Having just read two great articles about book reviewing, it felt appropriate to make this the next, “Hey!” blog entry.
Joanna Young and Joyful Jubilant Learning ask what do you look for in a book review and Lillie Ammann reviews The Slippery Art of Book Reviewing.
These quotes tell the story of what not to do in a book review:
Now that this book is here, I can’t imagine not having it. My copy will be worn out before long.
We could easily insert this in almost every book review
A simple (and great) way to show that the choice of being a leader just depend on us.
This is the ENTIRE book review!
I read the book prior to its release. It’s a really interesting and informative read.
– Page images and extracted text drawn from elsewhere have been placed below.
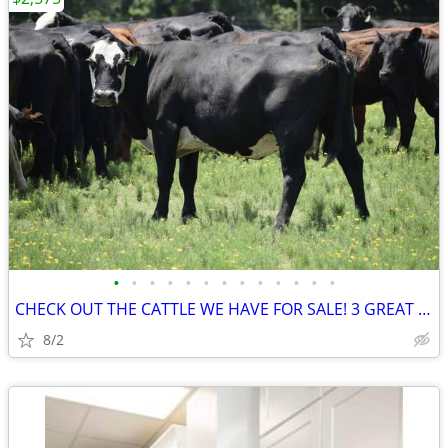
•
•
•
•
•
•
•
•
•
•
•
•
•
CHECK OUT THE CATTLE WE HAVE FOR SALE! 3 GREAT SETS!
8/2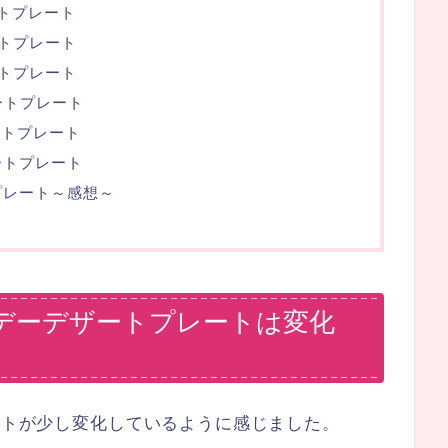
ートプレート
ートプレート
ートプレート
ートプレート
ートプレート
ートプレート
プレート～感想～
スデーデザートプレートは変化
レートが少し変化しているように感じました。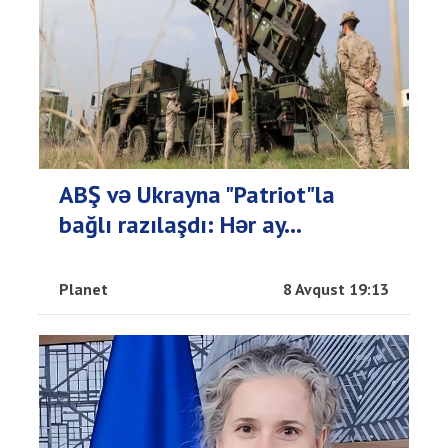
ABŞ və Ukrayna "Patriot"la
bağlı razılaşdı: Hər ay...
Planet
8 Avqust 19:13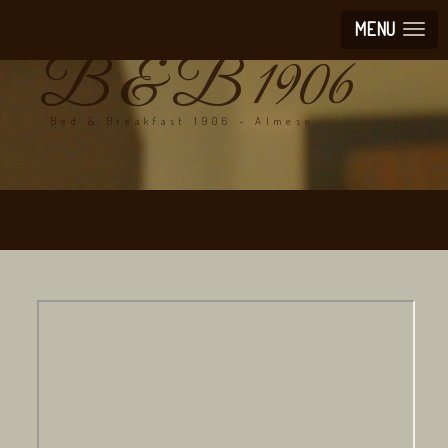
MENU
B & B 1906
Bed & Breakfast 1906 - Almese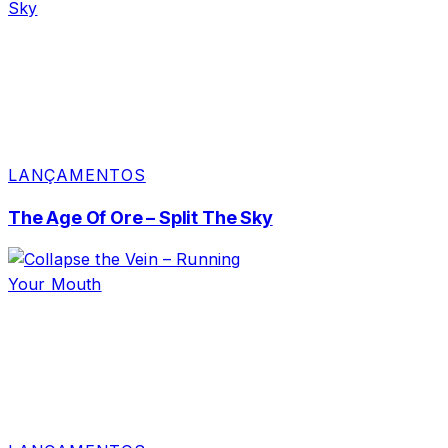
LANÇAMENTOS
The Age Of Ore – Split The Sky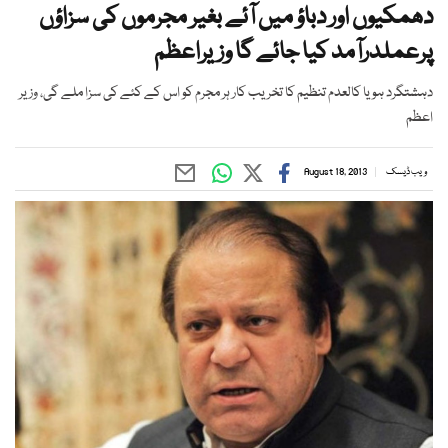
دھمکیوں اور دباؤ میں آئے بغیر مجرموں کی سزاؤں
پرعملدرآمد کیا جائے گا وزیراعظم
دہشتگرد ہو یا کالعدم تنظیم کا تخریب کار ہر مجرم کو اس کے کئے کی سزا ملے گی، وزیر
اعظم
ویب ڈیسک
August 18, 2013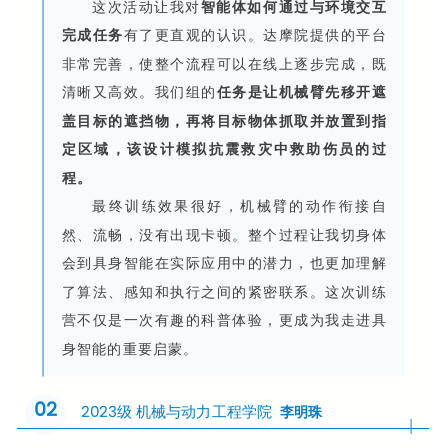
这次活动让我对
智能体如何通过与环境交互
完成任务
有了更直观的认识。
达摩院提供的平台
非常完善，使整个流程可以在线上逐步完成，既
清晰又高效。我们组的
任务是让机械臂先移开遮
盖目标的遮挡物，再将目标物体抓取并放置到指
定区域，该设计模拟抗震救灾中救助伤员的过
程。
最终训练效果很好，机械臂的动作衔接自
然、流畅，没有出现卡顿。整个过程让我切身体
会到具身智能在实际应用中的潜力，也更加理解
了算法、感知和执行之间的紧密联系。这次训练
营不仅是一次有趣的科普体验，更成为我走进具
身智能的重要启蒙。
02
2023级 机械与动力工程学院
李明珠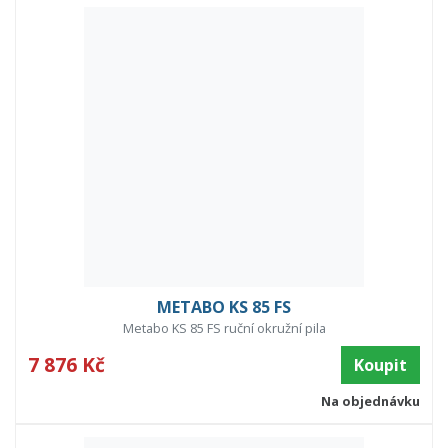
METABO KS 85 FS
Metabo KS 85 FS ruční okružní pila
7 876 Kč
Koupit
Na objednávku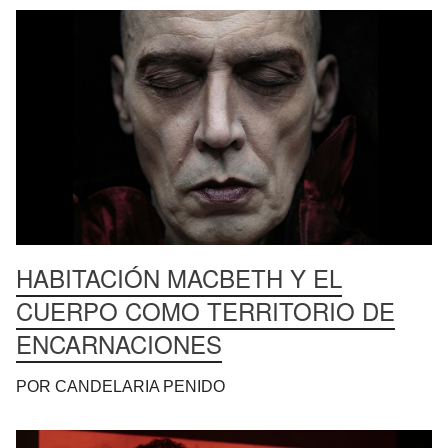
HABITACIÓN MACBETH Y EL
CUERPO COMO TERRITORIO DE
ENCARNACIONES
POR CANDELARIA PENIDO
We don’t care when you read the book. (Puts on Freud hat) So, tell me why you feel that way?
This book is really badly written.
Tell me why you feel that way? The rest of the review doesn’t back up this statement.
A Book Reviewer’s Template
I agree with Joanna that I like Tim Milburn’s template:
When I read a book review, I want the following:
- Thumbs up or Thumbs down.
- Tell me what the four, five, six, or twenty one main points are in the book.
- Tell me how the book helped you grow, get better, or left you wanting.
- Give me some quotes that capture the author’s intent in writing the book.
- Tell me one thing the author could have done to improve the book (this helps me know the reviewer actually read the book).
- Show me a picture of the cover.
- Give me a link to Amazon or Barnes & Noble so I can quickly click through if I want to purchase (or read other reviews).
Ultimately, I read book reviews because I want to make an informed decision about investing in a book or bypassing it. A good review will pique my interest in a book or throw up red flags.
Me, the Book Reviewer
I admit that as a book reviewer, sometimes I feel pressured to produce a “good” review especially when connected with the author or to do a review of a book I don’t want to review. I’ve turned down email requests for book reviews directly from the author or publicists, but some manage to compel me to do it anyway.
When I write reviews, I think of readers first. My words could help them to decide to buy or not to buy. I don’t want to waste their money any more than I don’t want other reviewers wasting mine.
Obviously, I’m not a perfect reviewer as my Amazon reviewer ratings have plenty of “not helpful” votes.
Readers’ tastes and mine won’t be the same. Therefore, I need to give an overview of the book and its style (without rehashing the publisher’s summary), so readers can judge if it meets their tastes. I identify strengths and weaknesses.
A great example is 1,000 Recordings to Hear Before You Die (1,000 Before You Die). Read the reviews and you’ll see comments such as “not enough (genre)” or “how can the author forget (song)?” The better reviews discuss a missing genre and why it needs to be included. One reviewer made an excellent point of how some songs won’t have the impact alone as it’s the reviewer’s experience with another one of a composer’s songs that made a difference to one of the songs listed in the book.
Some reviewers list the table of contents, which is silly because most online book stores provide that. Now, if they provide a summary of the major chapters — that’s a different story. It’ll get boring fast to list every chapter title followed by a brief comment.
Long reviews don’t mean better reviews. I’ve seen one- or two-paragraph reviews blow away eight-paragraph reviews.
Feel free to share your thoughts about good and bad reviews — even if it’s my own.